> ACTION ITEM
Read the lines below. Copy out any that hold the string "formSubmit".

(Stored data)
=====

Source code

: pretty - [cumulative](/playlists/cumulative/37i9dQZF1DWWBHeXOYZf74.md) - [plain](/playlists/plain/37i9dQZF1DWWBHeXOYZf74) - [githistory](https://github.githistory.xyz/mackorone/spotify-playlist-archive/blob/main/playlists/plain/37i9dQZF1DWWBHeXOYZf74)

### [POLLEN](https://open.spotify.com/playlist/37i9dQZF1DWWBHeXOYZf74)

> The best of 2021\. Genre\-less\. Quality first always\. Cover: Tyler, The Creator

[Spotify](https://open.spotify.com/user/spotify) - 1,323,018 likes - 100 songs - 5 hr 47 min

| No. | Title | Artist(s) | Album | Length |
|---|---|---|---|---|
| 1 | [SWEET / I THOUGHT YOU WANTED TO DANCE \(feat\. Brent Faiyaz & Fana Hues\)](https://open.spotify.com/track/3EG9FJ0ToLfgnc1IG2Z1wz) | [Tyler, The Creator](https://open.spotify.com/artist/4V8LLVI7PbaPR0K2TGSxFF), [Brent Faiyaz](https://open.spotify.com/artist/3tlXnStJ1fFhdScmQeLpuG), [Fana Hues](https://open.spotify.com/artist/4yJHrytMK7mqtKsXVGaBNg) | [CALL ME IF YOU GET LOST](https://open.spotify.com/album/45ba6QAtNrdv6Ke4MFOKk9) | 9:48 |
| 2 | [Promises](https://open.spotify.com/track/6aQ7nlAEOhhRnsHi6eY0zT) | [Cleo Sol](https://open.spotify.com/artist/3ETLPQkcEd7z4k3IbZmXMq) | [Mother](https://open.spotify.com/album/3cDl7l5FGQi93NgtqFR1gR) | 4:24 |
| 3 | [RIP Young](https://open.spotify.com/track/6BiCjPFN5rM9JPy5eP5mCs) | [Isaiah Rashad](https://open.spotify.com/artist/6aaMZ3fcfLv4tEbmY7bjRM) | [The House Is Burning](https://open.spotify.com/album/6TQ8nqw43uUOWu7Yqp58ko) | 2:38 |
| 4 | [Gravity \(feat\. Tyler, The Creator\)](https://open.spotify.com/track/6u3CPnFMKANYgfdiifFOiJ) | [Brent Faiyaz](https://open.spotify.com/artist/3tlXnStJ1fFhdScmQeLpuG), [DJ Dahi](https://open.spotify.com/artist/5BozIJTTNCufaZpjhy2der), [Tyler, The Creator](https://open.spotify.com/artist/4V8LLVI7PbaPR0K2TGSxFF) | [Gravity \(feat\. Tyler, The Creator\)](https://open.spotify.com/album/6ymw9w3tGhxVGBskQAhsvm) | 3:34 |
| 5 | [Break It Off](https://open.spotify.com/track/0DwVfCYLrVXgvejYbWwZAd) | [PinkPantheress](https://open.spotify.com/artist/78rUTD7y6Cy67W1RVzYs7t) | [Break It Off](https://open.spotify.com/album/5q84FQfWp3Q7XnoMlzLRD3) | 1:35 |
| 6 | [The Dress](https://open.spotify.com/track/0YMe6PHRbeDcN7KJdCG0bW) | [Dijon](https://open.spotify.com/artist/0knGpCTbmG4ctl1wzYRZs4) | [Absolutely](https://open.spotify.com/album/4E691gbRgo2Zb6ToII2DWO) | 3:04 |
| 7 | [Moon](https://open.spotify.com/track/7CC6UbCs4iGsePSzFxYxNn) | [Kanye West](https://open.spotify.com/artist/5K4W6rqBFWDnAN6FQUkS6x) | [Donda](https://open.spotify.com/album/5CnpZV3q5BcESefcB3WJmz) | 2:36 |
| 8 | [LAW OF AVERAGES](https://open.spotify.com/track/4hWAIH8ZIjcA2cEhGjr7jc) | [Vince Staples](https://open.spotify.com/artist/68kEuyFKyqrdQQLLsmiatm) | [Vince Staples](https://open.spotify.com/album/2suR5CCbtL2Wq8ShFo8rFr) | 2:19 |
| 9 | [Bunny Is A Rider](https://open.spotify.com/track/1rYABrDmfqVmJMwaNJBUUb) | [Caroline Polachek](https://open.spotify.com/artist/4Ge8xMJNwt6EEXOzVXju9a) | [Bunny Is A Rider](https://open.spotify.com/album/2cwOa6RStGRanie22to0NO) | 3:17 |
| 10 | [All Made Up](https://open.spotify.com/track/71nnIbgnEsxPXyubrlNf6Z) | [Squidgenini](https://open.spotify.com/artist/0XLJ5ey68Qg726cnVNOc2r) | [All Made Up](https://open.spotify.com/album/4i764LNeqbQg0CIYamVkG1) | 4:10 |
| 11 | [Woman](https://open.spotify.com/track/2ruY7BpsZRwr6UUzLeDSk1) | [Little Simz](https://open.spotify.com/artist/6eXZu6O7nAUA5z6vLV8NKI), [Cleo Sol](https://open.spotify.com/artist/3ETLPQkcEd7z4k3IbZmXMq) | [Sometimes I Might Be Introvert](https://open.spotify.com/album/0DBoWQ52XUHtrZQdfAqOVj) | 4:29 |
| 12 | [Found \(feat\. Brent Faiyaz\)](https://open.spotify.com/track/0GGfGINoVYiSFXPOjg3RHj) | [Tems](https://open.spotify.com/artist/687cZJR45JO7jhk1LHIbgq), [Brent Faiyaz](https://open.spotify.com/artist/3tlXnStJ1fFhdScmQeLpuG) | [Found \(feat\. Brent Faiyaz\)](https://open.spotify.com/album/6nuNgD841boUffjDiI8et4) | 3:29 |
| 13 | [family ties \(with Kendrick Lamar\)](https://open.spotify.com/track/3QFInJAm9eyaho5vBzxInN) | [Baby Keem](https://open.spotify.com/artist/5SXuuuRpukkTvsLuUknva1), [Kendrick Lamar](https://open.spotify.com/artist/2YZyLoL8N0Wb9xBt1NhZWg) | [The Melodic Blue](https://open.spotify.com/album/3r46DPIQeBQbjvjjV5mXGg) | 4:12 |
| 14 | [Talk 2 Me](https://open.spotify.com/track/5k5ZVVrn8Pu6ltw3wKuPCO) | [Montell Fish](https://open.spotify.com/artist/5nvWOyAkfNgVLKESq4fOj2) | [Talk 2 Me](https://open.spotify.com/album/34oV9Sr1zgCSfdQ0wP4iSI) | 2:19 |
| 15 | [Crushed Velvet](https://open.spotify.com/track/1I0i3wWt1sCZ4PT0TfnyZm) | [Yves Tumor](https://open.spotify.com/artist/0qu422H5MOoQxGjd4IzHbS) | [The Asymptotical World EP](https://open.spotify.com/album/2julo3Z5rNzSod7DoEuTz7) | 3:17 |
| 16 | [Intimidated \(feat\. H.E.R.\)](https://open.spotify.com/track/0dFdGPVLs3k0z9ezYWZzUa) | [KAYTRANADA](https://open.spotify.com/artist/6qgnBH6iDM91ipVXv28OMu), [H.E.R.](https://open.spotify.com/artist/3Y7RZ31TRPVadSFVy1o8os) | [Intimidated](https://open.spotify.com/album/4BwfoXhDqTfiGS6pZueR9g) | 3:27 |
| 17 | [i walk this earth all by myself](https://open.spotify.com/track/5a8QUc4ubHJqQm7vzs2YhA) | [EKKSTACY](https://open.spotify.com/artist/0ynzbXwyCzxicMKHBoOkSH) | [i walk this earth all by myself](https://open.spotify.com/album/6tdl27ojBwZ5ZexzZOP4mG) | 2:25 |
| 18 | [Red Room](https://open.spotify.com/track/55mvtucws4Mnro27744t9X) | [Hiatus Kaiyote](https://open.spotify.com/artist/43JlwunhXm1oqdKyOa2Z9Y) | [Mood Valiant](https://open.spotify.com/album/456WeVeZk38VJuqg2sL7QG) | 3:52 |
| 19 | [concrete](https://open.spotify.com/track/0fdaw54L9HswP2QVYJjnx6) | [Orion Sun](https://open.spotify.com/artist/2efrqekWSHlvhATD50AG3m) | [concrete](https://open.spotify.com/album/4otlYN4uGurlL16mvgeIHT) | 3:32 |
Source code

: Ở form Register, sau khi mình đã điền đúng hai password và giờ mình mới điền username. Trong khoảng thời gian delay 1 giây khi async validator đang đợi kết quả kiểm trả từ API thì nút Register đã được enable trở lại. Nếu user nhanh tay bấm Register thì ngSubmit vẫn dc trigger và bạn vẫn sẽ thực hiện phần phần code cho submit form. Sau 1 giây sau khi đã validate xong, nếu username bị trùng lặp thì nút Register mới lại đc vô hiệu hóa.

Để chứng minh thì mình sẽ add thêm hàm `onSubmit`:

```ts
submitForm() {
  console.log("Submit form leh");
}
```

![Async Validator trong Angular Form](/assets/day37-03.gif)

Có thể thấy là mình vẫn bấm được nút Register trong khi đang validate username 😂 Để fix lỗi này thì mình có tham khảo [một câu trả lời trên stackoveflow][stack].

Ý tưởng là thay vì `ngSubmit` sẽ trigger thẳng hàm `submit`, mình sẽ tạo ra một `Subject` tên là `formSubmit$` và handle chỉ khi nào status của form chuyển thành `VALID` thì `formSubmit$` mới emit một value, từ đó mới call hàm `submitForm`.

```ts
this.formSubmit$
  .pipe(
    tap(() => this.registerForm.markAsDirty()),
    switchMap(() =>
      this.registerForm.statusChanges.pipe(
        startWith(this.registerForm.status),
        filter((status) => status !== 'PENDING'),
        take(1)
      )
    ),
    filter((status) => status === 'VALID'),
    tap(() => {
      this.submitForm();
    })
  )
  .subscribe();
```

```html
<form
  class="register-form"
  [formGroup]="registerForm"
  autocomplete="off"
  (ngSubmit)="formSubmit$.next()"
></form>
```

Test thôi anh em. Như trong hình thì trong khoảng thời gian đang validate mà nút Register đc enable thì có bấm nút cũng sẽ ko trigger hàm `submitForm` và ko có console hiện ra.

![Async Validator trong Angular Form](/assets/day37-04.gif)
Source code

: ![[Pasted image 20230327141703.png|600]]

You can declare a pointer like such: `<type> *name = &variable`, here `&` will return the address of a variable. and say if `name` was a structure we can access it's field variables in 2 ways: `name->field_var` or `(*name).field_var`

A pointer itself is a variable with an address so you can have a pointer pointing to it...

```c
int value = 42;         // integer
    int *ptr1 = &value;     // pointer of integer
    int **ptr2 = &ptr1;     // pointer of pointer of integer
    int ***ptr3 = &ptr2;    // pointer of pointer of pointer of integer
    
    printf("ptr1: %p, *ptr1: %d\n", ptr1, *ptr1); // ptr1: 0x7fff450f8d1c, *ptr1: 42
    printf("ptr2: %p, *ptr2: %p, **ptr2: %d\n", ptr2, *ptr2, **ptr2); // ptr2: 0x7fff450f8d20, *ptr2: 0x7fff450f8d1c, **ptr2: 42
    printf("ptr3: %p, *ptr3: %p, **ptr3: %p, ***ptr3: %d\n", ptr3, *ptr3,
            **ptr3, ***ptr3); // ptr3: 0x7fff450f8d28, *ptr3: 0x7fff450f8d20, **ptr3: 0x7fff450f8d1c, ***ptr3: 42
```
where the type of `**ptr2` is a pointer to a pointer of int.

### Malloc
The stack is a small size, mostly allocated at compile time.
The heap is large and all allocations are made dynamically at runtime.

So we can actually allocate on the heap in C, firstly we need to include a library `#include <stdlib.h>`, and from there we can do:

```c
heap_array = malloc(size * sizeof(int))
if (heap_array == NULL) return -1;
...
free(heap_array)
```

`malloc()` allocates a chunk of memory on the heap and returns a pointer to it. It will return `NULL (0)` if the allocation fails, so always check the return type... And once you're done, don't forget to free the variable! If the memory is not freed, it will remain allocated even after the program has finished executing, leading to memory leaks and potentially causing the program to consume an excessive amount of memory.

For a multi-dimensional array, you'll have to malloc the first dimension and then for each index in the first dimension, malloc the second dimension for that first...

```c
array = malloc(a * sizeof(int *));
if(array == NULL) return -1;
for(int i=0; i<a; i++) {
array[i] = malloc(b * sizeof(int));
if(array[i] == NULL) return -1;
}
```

=====

> RESPONSE
Ý tưởng là thay vì `ngSubmit` sẽ trigger thẳng hàm `submit`, mình sẽ tạo ra một `Subject` tên là `formSubmit$` và handle chỉ khi nào status của form chuyển thành `VALID` thì `formSubmit$` mới emit một value, từ đó mới call hàm `submitForm`.
this.formSubmit$
  (ngSubmit)="formSubmit$.next()"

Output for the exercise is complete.